*EXERCISE BRIEF*:
What is the number of lines below that contain the word "mars"? Respond with that number alone.

START DATASET ENTRIES

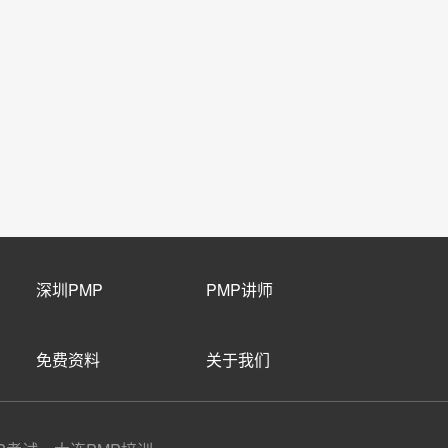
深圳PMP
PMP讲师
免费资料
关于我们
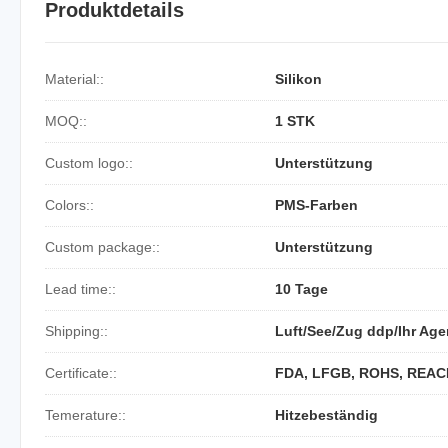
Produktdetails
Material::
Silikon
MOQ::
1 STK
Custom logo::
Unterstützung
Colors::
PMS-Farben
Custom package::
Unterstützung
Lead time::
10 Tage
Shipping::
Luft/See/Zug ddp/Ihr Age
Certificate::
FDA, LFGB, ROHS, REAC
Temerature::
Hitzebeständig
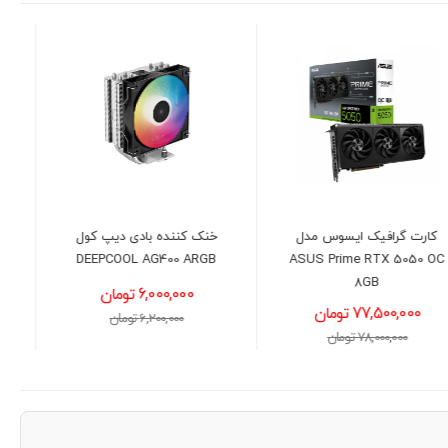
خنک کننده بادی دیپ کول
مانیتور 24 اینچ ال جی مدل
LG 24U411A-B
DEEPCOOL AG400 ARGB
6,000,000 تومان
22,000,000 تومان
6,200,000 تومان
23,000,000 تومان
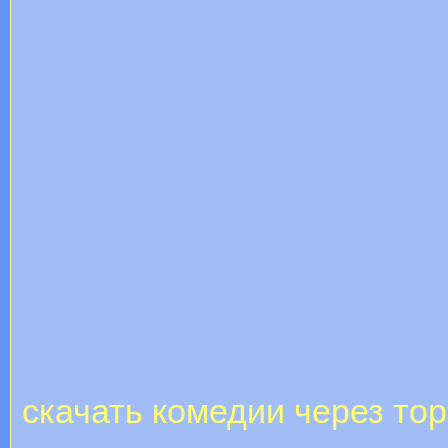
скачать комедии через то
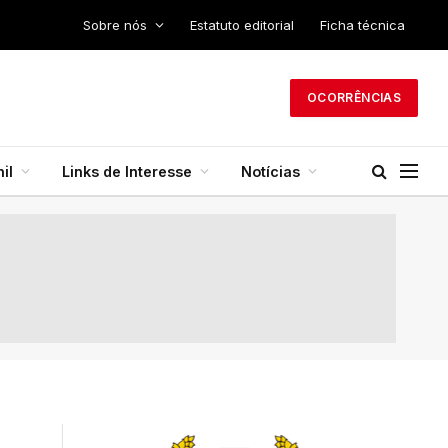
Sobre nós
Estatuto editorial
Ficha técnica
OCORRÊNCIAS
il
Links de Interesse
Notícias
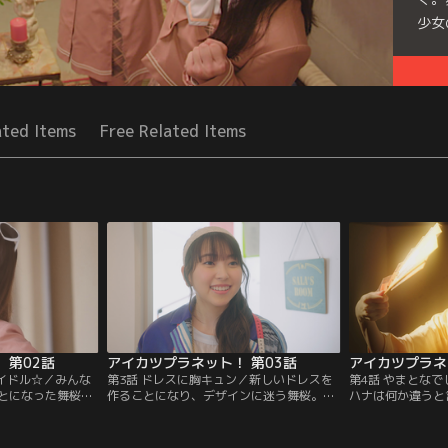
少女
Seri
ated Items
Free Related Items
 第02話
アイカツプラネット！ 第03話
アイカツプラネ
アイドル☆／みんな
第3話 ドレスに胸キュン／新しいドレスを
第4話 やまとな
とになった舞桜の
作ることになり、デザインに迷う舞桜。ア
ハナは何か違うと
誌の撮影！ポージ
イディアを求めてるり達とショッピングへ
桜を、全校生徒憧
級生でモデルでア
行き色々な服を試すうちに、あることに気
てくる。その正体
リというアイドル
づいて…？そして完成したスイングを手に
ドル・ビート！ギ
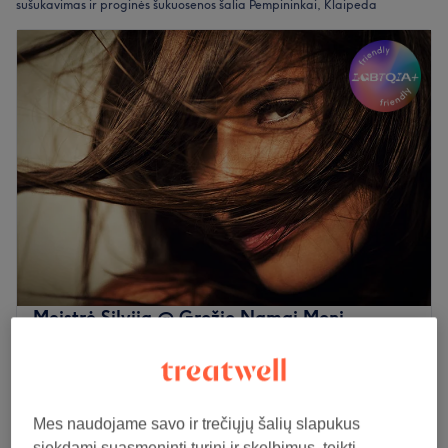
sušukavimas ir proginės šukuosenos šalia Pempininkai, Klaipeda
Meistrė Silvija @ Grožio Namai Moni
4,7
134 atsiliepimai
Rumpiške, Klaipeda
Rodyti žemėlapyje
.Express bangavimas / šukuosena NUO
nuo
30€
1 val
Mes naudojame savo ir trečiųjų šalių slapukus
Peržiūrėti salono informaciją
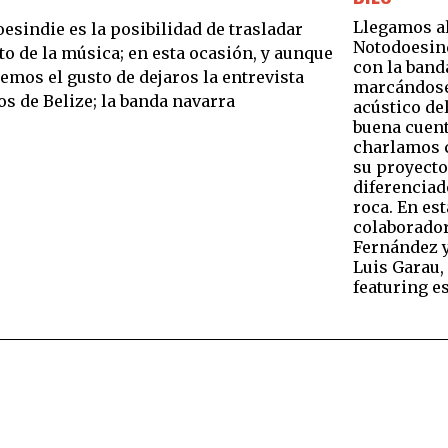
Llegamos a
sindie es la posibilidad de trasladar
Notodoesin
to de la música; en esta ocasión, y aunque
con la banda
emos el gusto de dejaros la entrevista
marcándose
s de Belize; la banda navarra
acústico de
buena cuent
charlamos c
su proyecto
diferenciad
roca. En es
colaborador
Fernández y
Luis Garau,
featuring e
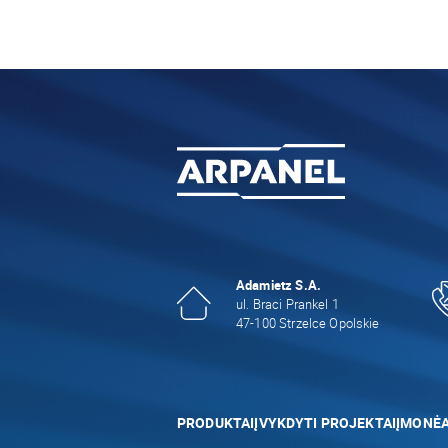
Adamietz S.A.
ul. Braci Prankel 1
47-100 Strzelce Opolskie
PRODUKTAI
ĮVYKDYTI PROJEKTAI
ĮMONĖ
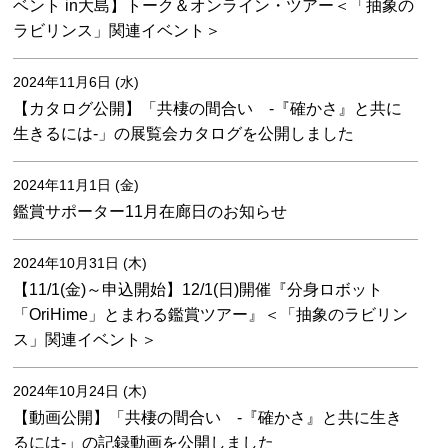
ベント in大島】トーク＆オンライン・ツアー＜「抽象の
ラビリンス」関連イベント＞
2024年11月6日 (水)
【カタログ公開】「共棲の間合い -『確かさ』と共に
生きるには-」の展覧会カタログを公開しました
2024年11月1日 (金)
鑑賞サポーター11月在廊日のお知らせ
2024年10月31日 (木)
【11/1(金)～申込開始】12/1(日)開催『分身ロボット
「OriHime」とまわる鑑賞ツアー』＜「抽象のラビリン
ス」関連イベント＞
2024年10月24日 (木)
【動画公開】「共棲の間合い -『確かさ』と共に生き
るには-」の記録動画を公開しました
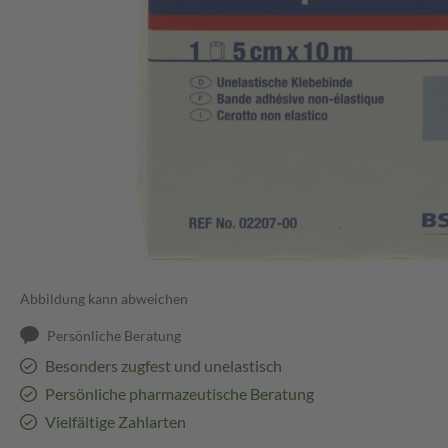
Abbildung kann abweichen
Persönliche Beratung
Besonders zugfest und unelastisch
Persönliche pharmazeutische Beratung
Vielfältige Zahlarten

END DATASET ENTRIES
START DATASET ENTRIES

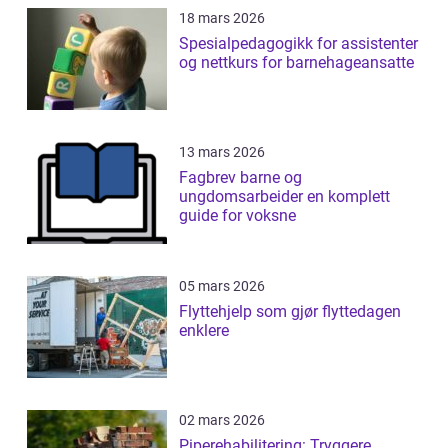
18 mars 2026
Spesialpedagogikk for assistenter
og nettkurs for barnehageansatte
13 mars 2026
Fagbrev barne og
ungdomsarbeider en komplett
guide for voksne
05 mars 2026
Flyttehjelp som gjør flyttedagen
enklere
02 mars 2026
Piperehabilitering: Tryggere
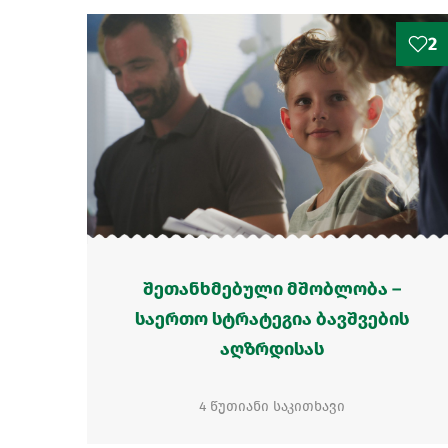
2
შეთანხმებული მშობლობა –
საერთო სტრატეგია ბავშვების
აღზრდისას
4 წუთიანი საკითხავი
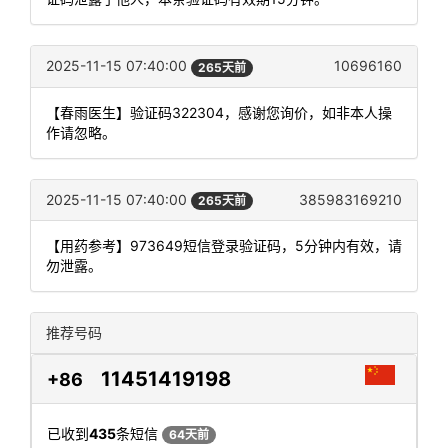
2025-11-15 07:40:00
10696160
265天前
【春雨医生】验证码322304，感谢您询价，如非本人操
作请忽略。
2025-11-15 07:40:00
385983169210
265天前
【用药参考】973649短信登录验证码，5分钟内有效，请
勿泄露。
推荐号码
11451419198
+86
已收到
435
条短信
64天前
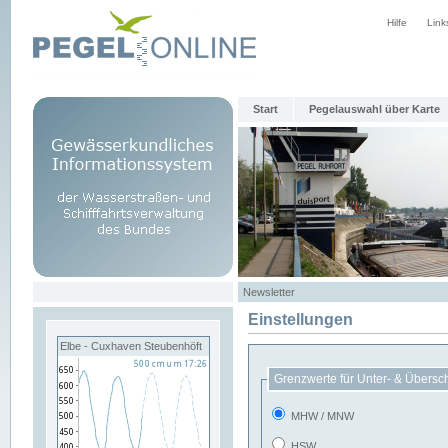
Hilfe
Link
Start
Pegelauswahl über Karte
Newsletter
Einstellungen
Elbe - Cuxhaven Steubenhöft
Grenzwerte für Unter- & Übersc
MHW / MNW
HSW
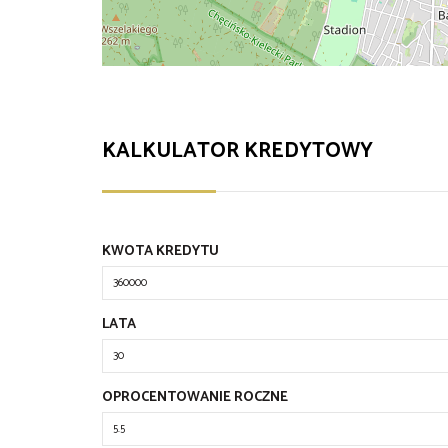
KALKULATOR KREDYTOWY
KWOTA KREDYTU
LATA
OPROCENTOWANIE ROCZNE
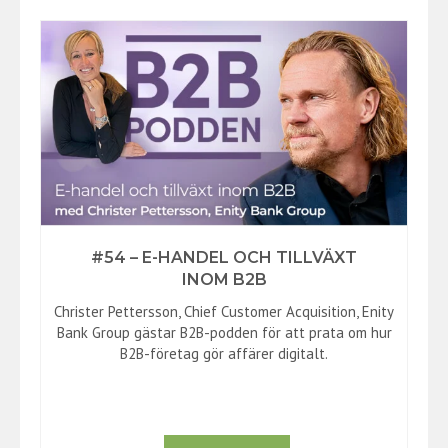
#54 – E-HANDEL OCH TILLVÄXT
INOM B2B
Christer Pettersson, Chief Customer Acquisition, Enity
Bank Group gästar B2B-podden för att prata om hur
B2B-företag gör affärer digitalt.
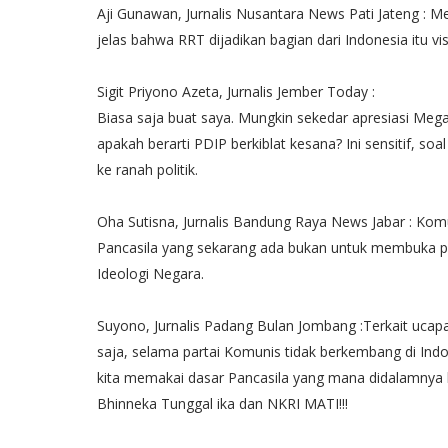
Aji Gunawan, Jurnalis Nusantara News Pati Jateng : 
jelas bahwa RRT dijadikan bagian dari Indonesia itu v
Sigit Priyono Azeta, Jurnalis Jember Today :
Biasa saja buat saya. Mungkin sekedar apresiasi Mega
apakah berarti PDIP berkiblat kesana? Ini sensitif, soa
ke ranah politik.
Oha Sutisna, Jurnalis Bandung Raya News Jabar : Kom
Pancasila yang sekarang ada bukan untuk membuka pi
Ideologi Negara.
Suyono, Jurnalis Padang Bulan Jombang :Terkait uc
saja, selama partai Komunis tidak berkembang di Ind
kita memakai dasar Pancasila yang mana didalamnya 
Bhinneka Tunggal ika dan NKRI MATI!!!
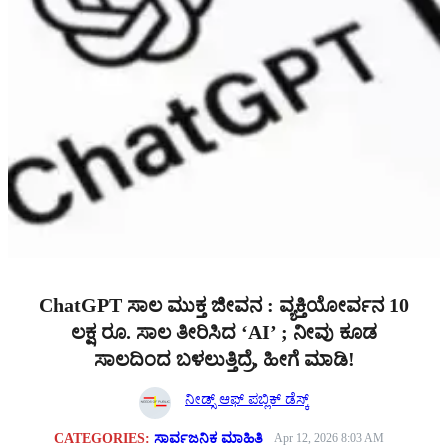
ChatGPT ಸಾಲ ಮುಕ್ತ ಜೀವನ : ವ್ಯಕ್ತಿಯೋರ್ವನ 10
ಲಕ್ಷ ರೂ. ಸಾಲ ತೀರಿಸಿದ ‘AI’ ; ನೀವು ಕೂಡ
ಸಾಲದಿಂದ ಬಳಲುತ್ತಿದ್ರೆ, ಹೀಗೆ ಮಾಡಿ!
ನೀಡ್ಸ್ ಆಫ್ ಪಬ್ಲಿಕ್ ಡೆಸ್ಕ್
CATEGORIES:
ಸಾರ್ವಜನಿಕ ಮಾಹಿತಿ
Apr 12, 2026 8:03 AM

END DATASET ENTRIES
START DATASET ENTRIES

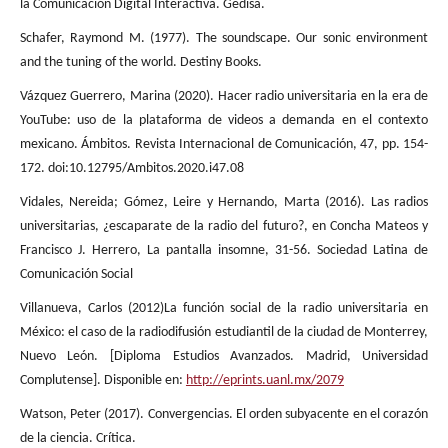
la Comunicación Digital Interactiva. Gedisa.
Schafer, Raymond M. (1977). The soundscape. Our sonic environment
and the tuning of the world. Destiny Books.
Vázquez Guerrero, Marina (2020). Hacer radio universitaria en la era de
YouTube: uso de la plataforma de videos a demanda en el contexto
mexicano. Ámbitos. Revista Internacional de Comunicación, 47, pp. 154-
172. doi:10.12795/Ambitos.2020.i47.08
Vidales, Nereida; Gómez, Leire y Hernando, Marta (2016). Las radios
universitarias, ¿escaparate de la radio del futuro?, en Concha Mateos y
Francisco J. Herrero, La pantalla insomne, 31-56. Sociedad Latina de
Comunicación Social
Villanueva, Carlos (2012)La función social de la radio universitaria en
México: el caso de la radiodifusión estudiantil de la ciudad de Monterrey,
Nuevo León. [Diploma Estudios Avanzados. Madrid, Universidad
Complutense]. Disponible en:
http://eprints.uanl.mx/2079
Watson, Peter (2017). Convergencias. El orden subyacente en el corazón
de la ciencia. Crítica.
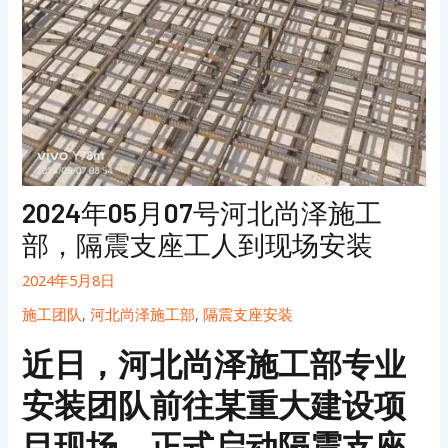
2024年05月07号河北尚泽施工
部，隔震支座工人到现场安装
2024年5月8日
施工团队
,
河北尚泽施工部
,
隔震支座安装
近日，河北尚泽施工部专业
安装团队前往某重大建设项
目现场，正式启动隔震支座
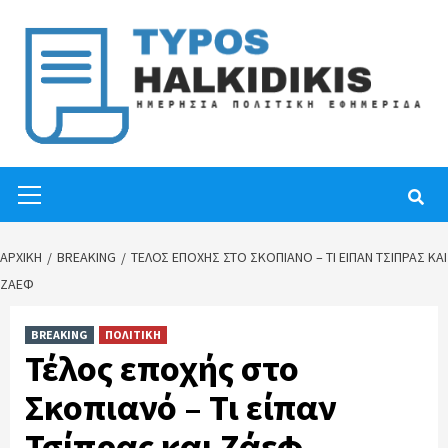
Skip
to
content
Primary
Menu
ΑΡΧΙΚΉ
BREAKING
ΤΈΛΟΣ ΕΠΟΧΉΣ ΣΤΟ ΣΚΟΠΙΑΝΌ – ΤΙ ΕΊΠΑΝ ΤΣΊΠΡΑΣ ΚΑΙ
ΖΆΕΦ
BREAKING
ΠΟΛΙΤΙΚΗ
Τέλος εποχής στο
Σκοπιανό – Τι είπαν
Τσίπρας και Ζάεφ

END DATASET ENTRIES

*TASK RESULT*:
4